Ações a realizar —
**1.** Na matéria sobre a ata do Copom, quantas instituições financeiras a pesquisa do Projeções Broadcast consultou?
**2.** Liste as características da política monetária que, segundo a matéria sobre a ata do Copom, todos os nove diretores consideraram necessária.
**3.** Por favor, prossiga a matéria sobre a ata do Copom a partir da última frase apresentada.

---------- Trecho do documento

Depois de ata do Copom, mercado já vê fim de novas reduções dos juros

O Estado de S. Paulo

 

Divulgada ontem, a ata da última reunião do Comitê de Política Monetária (Copom) – que terminou com a redução da Selic em 0,25 ponto porcentual, de 10,75% para 10,5% ao ano – reforçou a preocupação do Banco Central com a trajetória da inflação e, na avaliação de analistas, deixou a porta aberta para um cenário que não estava no radar de ninguém até agora: o fim imediato do ciclo de cortes da taxa básica de juros – que fecharia o ano ainda em dois dígitos.

 

A ata trouxe duas mensagens. A primeira, de que o racha entre os quatro diretores indicados pelo presidente Luiz Inácio Lula da Silva para o BC – e que defenderam um corte maior para a Selic, de 0,5% – e os outros cinco integrantes do Copom tinha a ver com a forma de comunicação do BC, e não com uma possível leniência com a inflação – principal temor do mercado desde a semana passada.

 

A outra mensagem diz respeito aos próximos passos da política monetária. Apesar da divisão na hora de arbitrar um índice de corte para a Selic, todos os nove diretores entenderam que, em função das projeções para a inflação, é preciso uma política “mais contracionista, mais cautelosa e sem indicações sobre os próximos passos”. Segundo a ata, essa é a posição “mais apropriada diante do cenário global incerto e do cenário doméstico marcado por resiliência na atividade e expectativas desancoradas”.

 

Além disso, diz que é preciso “ancorar” as expectativas, ou seja, levar as projeções de mercado para a meta de 3% nos próximos anos. “Todos corroboraram o entendimento de que a extensão e a adequação de ajustes futuros na taxa de juros serão ditadas pelo firme compromisso de convergência da inflação à meta.”

 

‘Pausa prolongada’

 

O cenário de aperto monetário já apareceu no resultado de pesquisa feita ontem pelo Projeções Broadcast, que consultou 38 instituições financeiras, entre bancos e administradores de recursos. A mediana para a Selic subiu de 9,75% para 10% em 2024. Já a previsão de data para encerramento do atual ciclo de corte, que antes era em setembro, agora foi puxada para junho.

 

“A ata do Copom veio bastante dura e, a nosso ver, abriu a porta para o fim do ciclo de flexibilização”, disse o economista-chefe do Itaú, Mario Mesquita, em relatório. Por ora, o banco ainda vê o Copom reduzindo o juro básico em 0,25 ponto na reunião de junho, com a Selic parando em 10,25% – “seguido por uma pausa prolongada”. A projeção anterior do banco era de 9,75%.

--------------------
---------- Trecho de dados

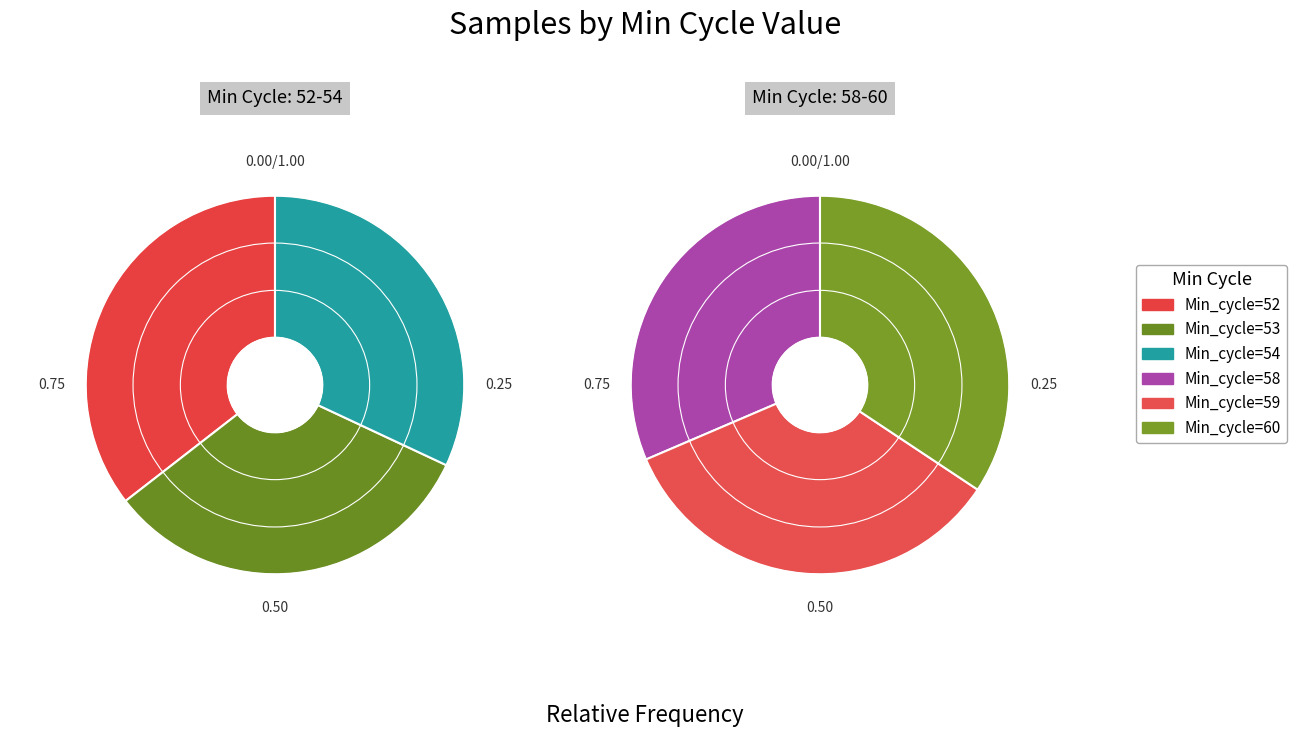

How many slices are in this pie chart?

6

--------------------

Resultados por tarefa —
**1.** 38 instituições financeiras, entre bancos e administradores de recursos.

**2.**
- Mais contracionista
- Mais cautelosa
- Sem indicações sobre os próximos passos

**3.**
O Banco Inter também trabalha, neste momento, com mais uma queda de 0,25 ponto na reunião de junho. Mas a economista-chefe da instituição, Rafaela Vitória, não descarta que, a depender da conjuntura, o BC opte por parar de cortar o juro já no próximo encontro.

 

Na sua avaliação, a ata deixou claro que os próximos passos do comitê estão em aberto e que ainda não há consenso entre os membros do colegiado sobre qual será o nível da Selic ao fim do atual ciclo de cortes. “O tamanho da restrição monetária suficiente para a reancoragem de expectativas ainda é a principal dúvida.”

 

Alguns analistas, porém, já trabalham com uma taxa final da Selic em 10,5% ao ano – que é o patamar atual. É o caso do economista-chefe da Ativa Investimentos, Étore Sanchez. Ele avalia que a perspectiva de um novo corte de juros vai contra o rigor da ata divulgada ontem. O cenário-base da corretora incorporou a reunião deste mês como sendo a da última redução da Selic, que fecharia o ano, então, em 10,5%.

 

A equipe de macroeconomia da XP Investimentos também passou a prever no seu cenário a possibilidade de fim do ciclo de redução da Selic. “Usando um modelo similar ao do Copom, nossos cálculos sugerem que a taxa Selic em ou acima da nossa projeção de 10% seria necessária para trazer a projeção de inflação de 2025 para a meta”, dizem os economistas, em relatório. “Especialmente porque vemos a expectativa de mercado de 2025 subindo ainda mais nas próximas semanas.”

 

‘Ambiente mais difícil’

 

Para Alvaro Frasson, economista do BTG Pactual, a ata foi muito clara ao apontar como o cenário se deteriorou desde o encontro anterior do colegiado – em março. Ele destaca que, desta vez, houve por parte do comitê muito mais preocupação com o cenário doméstico do que com o cenário internacional. Com isso, o economista avalia que o cenário-base do BTG hoje, de Selic em 10% ao fim do atual ciclo de afrouxamento, com mais duas reduções de 0,25 ponto, é “otimista” e que “o ambiente está mais difícil para corte de juro”.

 

A forma de comunicação do Banco Central com o mercado teria sido a principal causa para o racha na reunião do Copom do início deste mês, quando a Selic caiu de 10,75% para 10,5%. Os quatro diretores indicados pelo atual governo votaram por um corte de meio ponto porcentual, enquanto os cinco diretores herdados do governo Bolsonaro optaram por um ritmo menor de corte – de 0,25 ponto, o que acabou prevalecendo.

 

A divisão aumentou no mercado o receio de interferência política no BC, considerando o fim do atual mandato do presidente da autarquia, Roberto Campos Neto, em dezembro. O favorito para assumir o posto é Gabriel Galípolo, ex-número 2 do Ministério da Fazenda e que hoje ocupa a diretoria de Política Monetária do BC. Para alguns analistas, a troca de guarda poderia indicar leniência da nova administração com a inflação.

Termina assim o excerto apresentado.